No dia em que Fernando Medina anunciou a privatização da TAP, a 28 de setembro, o Presidente da República já tinha feito referência a aspetos que constam da mensagem que acompanha o veto desta sexta-feira, nomeadamente no que respeita aos contactos com os eventuais concorrentes à privatização: “Haverá um caderno de encargos e os contactos anunciados pelo ministro das Finanças. E desses contactos nascerá o caderno de encargos, e o caderno, uma vez estabelecido, vai estabelecer as regras que irão até ao fim, ao termo da decisão”. Daí que Marcelo considerasse que tinha de “saber se as garantias essenciais para a salvaguarda do interesse nacional constam da lei ou do caderno de encargos”, pois “uma coisa é constar da lei, outra de um conjunto de regras administrativas”. Isto porque a lei, segundo explicou, tem mais força e perenidade no tempo do que o caderno de encargos.
No dia seguinte, em declarações aos jornalistas, Marcelo voltava a levantar estas questões dando a entender que, se o decreto-lei do Governo fosse demasiado vago, isso seria como passar um “cheque em branco” para o caderno de encargos. Ou seja, o Presidente da República queria uma legislação que lhe permitisse antecipar as regras da privatização. E perguntava: “Há referência a valores ou não no decreto-lei? Há referências a pagamentos ou prazos?”. E acrescentava mais uma dúvida que queria ver esclarecida: "Há referência a condições que salvaguardem e protejam o interesse nacional, sim ou não? Está na lei ou no caderno de encargos?”, insistia. Este viria a ser o primeiro ponto para justificar o veto: “Se uma lei não tiver nada sobre isso, é uma lei em branco, atira para o caderno de encargos. Se porventura tiver o básico do básico, o caderno tem de respeitar a lei, que tem mais força do que um documento administrativo”.

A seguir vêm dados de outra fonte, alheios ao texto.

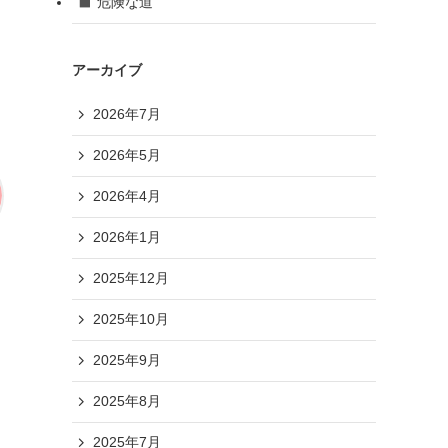
危険な道
アーカイブ
2026年7月
2026年5月
2026年4月
2026年1月
2025年12月
2025年10月
2025年9月
2025年8月
2025年7月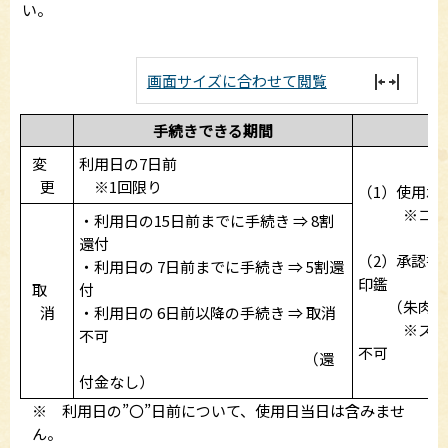
い。
画面サイズに合わせて閲覧
手続きできる期間
変
利用日の7日前
更
※1回限り
（1）使用承
※コピー
・利用日の15日前までに手続き ⇒ 8割
還付
（2）承認書
・利用日の 7日前までに手続き ⇒ 5割還
印鑑
取
付
（朱肉を
消
・利用日の 6日前以降の手続き ⇒ 取消
※スタン
不可
不可
（還
付金なし）
※ 利用日の”〇”日前について、使用日当日は含みませ
ん。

O veto do Presidente a um decreto do Governo pode ser ultrapassado de duas formas: o Governo altera e o Presidente aceita a nova versão, o Governo não altera e tem de levar o diploma ao Parlamento. Se a opção for levar ao Parlamento, o Presidente ainda pode voltar a vetar, mas com uma segunda aprovação por maioria absoluta tem de promulgar.